* _WHAT YOU NEED TO DO_
In the data that follows, find the line with "expression analysis of"; transcribe it, every later line up to the one with "(IHC) (DAB (3,3'-diaminobenzidine))", and that line as well, exactly and with no others.

[Collected data]
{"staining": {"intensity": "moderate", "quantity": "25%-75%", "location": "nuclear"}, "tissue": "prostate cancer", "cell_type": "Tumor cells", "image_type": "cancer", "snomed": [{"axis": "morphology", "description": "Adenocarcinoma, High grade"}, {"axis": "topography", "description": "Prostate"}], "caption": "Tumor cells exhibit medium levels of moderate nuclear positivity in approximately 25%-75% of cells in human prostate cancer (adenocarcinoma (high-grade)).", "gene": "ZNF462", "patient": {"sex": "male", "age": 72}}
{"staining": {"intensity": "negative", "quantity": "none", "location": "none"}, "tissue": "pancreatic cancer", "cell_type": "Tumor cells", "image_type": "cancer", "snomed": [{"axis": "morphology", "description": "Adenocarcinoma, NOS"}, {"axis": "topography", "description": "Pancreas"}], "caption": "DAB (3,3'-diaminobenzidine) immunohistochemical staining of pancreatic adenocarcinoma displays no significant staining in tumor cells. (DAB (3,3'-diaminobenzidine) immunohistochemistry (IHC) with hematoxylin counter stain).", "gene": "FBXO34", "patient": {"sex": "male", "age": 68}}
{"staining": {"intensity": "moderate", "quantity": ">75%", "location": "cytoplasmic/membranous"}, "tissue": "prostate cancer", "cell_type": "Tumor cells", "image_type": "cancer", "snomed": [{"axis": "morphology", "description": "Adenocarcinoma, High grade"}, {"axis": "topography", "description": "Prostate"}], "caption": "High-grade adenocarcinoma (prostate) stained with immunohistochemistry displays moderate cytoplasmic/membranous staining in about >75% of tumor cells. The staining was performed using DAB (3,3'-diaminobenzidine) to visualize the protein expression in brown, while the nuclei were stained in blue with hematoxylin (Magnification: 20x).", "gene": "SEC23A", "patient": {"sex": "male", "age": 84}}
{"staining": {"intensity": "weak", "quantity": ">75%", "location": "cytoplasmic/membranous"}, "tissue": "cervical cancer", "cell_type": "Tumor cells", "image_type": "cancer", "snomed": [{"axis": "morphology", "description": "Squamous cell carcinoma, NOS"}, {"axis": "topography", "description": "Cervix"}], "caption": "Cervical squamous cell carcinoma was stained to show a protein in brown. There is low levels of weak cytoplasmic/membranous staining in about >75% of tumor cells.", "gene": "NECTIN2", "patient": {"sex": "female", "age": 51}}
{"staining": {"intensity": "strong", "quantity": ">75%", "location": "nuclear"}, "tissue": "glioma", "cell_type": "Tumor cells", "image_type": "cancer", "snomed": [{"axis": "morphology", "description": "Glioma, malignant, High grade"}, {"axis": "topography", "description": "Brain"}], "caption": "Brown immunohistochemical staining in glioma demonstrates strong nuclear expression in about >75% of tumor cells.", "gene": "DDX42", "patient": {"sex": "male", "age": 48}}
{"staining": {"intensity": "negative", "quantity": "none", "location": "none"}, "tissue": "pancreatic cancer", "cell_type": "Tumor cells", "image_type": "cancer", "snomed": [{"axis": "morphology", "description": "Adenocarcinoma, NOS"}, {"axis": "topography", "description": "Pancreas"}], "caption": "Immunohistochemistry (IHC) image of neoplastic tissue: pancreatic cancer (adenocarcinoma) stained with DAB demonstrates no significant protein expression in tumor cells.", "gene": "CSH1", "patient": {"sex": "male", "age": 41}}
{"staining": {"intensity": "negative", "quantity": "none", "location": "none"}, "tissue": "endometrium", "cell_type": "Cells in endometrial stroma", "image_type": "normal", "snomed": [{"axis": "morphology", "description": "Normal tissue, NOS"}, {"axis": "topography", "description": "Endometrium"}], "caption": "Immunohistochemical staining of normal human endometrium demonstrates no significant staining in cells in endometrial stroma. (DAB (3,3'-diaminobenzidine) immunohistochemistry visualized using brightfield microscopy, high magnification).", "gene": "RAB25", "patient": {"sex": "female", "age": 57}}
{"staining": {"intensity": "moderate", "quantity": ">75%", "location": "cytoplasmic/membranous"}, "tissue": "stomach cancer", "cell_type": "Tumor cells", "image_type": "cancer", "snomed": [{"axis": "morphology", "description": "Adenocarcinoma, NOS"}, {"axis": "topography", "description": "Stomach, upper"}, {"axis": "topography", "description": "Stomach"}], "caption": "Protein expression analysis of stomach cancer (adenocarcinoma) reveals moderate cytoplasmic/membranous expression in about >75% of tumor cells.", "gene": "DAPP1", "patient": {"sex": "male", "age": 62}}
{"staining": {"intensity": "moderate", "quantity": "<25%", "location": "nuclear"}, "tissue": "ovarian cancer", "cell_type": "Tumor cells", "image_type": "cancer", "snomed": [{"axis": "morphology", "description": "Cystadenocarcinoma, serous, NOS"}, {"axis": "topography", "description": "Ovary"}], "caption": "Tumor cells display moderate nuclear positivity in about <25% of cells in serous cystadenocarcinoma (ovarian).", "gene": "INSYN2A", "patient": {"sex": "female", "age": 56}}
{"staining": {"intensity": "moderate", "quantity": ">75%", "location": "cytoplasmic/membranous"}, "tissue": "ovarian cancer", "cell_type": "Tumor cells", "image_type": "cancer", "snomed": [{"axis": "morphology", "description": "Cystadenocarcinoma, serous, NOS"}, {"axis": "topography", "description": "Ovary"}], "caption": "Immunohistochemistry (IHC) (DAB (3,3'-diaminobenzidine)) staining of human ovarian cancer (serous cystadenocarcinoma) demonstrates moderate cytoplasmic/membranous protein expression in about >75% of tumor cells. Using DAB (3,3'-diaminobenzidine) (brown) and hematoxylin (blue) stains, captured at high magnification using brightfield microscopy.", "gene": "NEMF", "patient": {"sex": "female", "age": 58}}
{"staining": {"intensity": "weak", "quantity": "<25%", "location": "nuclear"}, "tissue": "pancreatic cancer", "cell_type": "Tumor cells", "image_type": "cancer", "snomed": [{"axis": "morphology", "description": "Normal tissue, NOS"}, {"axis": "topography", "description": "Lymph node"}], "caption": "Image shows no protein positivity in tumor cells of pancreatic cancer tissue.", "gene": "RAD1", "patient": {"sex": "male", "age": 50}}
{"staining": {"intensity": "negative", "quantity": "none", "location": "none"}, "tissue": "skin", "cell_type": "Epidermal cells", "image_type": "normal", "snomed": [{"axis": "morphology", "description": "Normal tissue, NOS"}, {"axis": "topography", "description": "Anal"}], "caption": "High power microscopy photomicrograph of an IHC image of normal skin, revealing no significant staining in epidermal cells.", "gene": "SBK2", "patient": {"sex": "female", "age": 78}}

* _SOLVED EXERCISE_
{"staining": {"intensity": "moderate", "quantity": ">75%", "location": "cytoplasmic/membranous"}, "tissue": "stomach cancer", "cell_type": "Tumor cells", "image_type": "cancer", "snomed": [{"axis": "morphology", "description": "Adenocarcinoma, NOS"}, {"axis": "topography", "description": "Stomach, upper"}, {"axis": "topography", "description": "Stomach"}], "caption": "Protein expression analysis of stomach cancer (adenocarcinoma) reveals moderate cytoplasmic/membranous expression in about >75% of tumor cells.", "gene": "DAPP1", "patient": {"sex": "male", "age": 62}}
{"staining": {"intensity": "moderate", "quantity": "<25%", "location": "nuclear"}, "tissue": "ovarian cancer", "cell_type": "Tumor cells", "image_type": "cancer", "snomed": [{"axis": "morphology", "description": "Cystadenocarcinoma, serous, NOS"}, {"axis": "topography", "description": "Ovary"}], "caption": "Tumor cells display moderate nuclear positivity in about <25% of cells in serous cystadenocarcinoma (ovarian).", "gene": "INSYN2A", "patient": {"sex": "female", "age": 56}}
{"staining": {"intensity": "moderate", "quantity": ">75%", "location": "cytoplasmic/membranous"}, "tissue": "ovarian cancer", "cell_type": "Tumor cells", "image_type": "cancer", "snomed": [{"axis": "morphology", "description": "Cystadenocarcinoma, serous, NOS"}, {"axis": "topography", "description": "Ovary"}], "caption": "Immunohistochemistry (IHC) (DAB (3,3'-diaminobenzidine)) staining of human ovarian cancer (serous cystadenocarcinoma) demonstrates moderate cytoplasmic/membranous protein expression in about >75% of tumor cells. Using DAB (3,3'-diaminobenzidine) (brown) and hematoxylin (blue) stains, captured at high magnification using brightfield microscopy.", "gene": "NEMF", "patient": {"sex": "female", "age": 58}}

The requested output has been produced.